This exercise calls for an exact copy of the listing below.

[The records — start]

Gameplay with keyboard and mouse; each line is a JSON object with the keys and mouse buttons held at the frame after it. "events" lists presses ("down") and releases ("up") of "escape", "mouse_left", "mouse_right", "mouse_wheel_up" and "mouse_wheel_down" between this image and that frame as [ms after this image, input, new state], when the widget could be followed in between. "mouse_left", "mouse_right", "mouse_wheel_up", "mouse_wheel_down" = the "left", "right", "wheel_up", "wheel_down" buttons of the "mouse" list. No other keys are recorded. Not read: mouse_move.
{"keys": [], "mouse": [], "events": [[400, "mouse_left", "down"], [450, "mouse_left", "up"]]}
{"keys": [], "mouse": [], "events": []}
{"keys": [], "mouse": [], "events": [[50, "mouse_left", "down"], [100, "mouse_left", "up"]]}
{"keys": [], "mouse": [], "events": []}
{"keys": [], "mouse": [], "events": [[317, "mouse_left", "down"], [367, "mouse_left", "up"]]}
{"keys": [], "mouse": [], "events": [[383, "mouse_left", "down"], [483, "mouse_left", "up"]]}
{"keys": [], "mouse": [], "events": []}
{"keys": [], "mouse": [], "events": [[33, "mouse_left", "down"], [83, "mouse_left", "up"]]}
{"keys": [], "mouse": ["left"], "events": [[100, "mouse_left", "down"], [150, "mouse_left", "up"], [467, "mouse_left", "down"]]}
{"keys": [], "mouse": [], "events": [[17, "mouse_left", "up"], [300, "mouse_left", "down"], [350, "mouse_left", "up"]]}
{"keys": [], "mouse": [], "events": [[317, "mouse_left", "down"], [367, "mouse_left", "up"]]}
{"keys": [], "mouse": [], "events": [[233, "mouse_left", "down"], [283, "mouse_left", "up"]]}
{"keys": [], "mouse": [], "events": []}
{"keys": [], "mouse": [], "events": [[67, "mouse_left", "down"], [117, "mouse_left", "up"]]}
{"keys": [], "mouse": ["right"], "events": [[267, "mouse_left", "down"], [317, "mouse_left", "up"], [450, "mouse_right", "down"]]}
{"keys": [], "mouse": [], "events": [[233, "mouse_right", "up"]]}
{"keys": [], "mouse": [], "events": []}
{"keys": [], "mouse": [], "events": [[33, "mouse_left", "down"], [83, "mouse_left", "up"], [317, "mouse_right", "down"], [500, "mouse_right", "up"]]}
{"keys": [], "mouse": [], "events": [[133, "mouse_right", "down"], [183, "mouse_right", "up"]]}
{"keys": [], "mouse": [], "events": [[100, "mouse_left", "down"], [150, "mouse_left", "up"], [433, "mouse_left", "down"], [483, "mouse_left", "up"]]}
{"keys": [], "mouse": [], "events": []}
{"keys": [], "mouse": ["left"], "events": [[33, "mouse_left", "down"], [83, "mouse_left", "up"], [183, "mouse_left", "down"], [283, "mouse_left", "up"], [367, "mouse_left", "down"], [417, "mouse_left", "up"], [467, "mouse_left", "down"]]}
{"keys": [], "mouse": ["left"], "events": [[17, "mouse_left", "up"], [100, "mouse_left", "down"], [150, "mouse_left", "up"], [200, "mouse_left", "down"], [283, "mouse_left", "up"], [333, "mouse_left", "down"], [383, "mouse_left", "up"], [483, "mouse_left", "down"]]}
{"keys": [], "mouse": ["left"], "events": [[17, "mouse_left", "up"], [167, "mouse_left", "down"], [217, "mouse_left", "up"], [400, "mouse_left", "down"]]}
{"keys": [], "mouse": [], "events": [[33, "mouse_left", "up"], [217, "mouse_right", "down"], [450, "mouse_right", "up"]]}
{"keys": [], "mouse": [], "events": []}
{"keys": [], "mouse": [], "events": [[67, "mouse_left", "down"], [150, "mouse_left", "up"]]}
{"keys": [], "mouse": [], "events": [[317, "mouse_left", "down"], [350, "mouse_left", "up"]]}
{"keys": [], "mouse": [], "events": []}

[The records — finish]

* **Answer to this problem**
Gameplay with keyboard and mouse; each line is a JSON object with the keys and mouse buttons held at the frame after it. "events" lists presses ("down") and releases ("up") of "escape", "mouse_left", "mouse_right", "mouse_wheel_up" and "mouse_wheel_down" between this image and that frame as [ms after this image, input, new state], when the widget could be followed in between. "mouse_left", "mouse_right", "mouse_wheel_up", "mouse_wheel_down" = the "left", "right", "wheel_up", "wheel_down" buttons of the "mouse" list. No other keys are recorded. Not read: mouse_move.
{"keys": [], "mouse": [], "events": [[400, "mouse_left", "down"], [450, "mouse_left", "up"]]}
{"keys": [], "mouse": [], "events": []}
{"keys": [], "mouse": [], "events": [[50, "mouse_left", "down"], [100, "mouse_left", "up"]]}
{"keys": [], "mouse": [], "events": []}
{"keys": [], "mouse": [], "events": [[317, "mouse_left", "down"], [367, "mouse_left", "up"]]}
{"keys": [], "mouse": [], "events": [[383, "mouse_left", "down"], [483, "mouse_left", "up"]]}
{"keys": [], "mouse": [], "events": []}
{"keys": [], "mouse": [], "events": [[33, "mouse_left", "down"], [83, "mouse_left", "up"]]}
{"keys": [], "mouse": ["left"], "events": [[100, "mouse_left", "down"], [150, "mouse_left", "up"], [467, "mouse_left", "down"]]}
{"keys": [], "mouse": [], "events": [[17, "mouse_left", "up"], [300, "mouse_left", "down"], [350, "mouse_left", "up"]]}
{"keys": [], "mouse": [], "events": [[317, "mouse_left", "down"], [367, "mouse_left", "up"]]}
{"keys": [], "mouse": [], "events": [[233, "mouse_left", "down"], [283, "mouse_left", "up"]]}
{"keys": [], "mouse": [], "events": []}
{"keys": [], "mouse": [], "events": [[67, "mouse_left", "down"], [117, "mouse_left", "up"]]}
{"keys": [], "mouse": ["right"], "events": [[267, "mouse_left", "down"], [317, "mouse_left", "up"], [450, "mouse_right", "down"]]}
{"keys": [], "mouse": [], "events": [[233, "mouse_right", "up"]]}
{"keys": [], "mouse": [], "events": []}
{"keys": [], "mouse": [], "events": [[33, "mouse_left", "down"], [83, "mouse_left", "up"], [317, "mouse_right", "down"], [500, "mouse_right", "up"]]}
{"keys": [], "mouse": [], "events": [[133, "mouse_right", "down"], [183, "mouse_right", "up"]]}
{"keys": [], "mouse": [], "events": [[100, "mouse_left", "down"], [150, "mouse_left", "up"], [433, "mouse_left", "down"], [483, "mouse_left", "up"]]}
{"keys": [], "mouse": [], "events": []}
{"keys": [], "mouse": ["left"], "events": [[33, "mouse_left", "down"], [83, "mouse_left", "up"], [183, "mouse_left", "down"], [283, "mouse_left", "up"], [367, "mouse_left", "down"], [417, "mouse_left", "up"], [467, "mouse_left", "down"]]}
{"keys": [], "mouse": ["left"], "events": [[17, "mouse_left", "up"], [100, "mouse_left", "down"], [150, "mouse_left", "up"], [200, "mouse_left", "down"], [283, "mouse_left", "up"], [333, "mouse_left", "down"], [383, "mouse_left", "up"], [483, "mouse_left", "down"]]}
{"keys": [], "mouse": ["left"], "events": [[17, "mouse_left", "up"], [167, "mouse_left", "down"], [217, "mouse_left", "up"], [400, "mouse_left", "down"]]}
{"keys": [], "mouse": [], "events": [[33, "mouse_left", "up"], [217, "mouse_right", "down"], [450, "mouse_right", "up"]]}
{"keys": [], "mouse": [], "events": []}
{"keys": [], "mouse": [], "events": [[67, "mouse_left", "down"], [150, "mouse_left", "up"]]}
{"keys": [], "mouse": [], "events": [[317, "mouse_left", "down"], [350, "mouse_left", "up"]]}
{"keys": [], "mouse": [], "events": []}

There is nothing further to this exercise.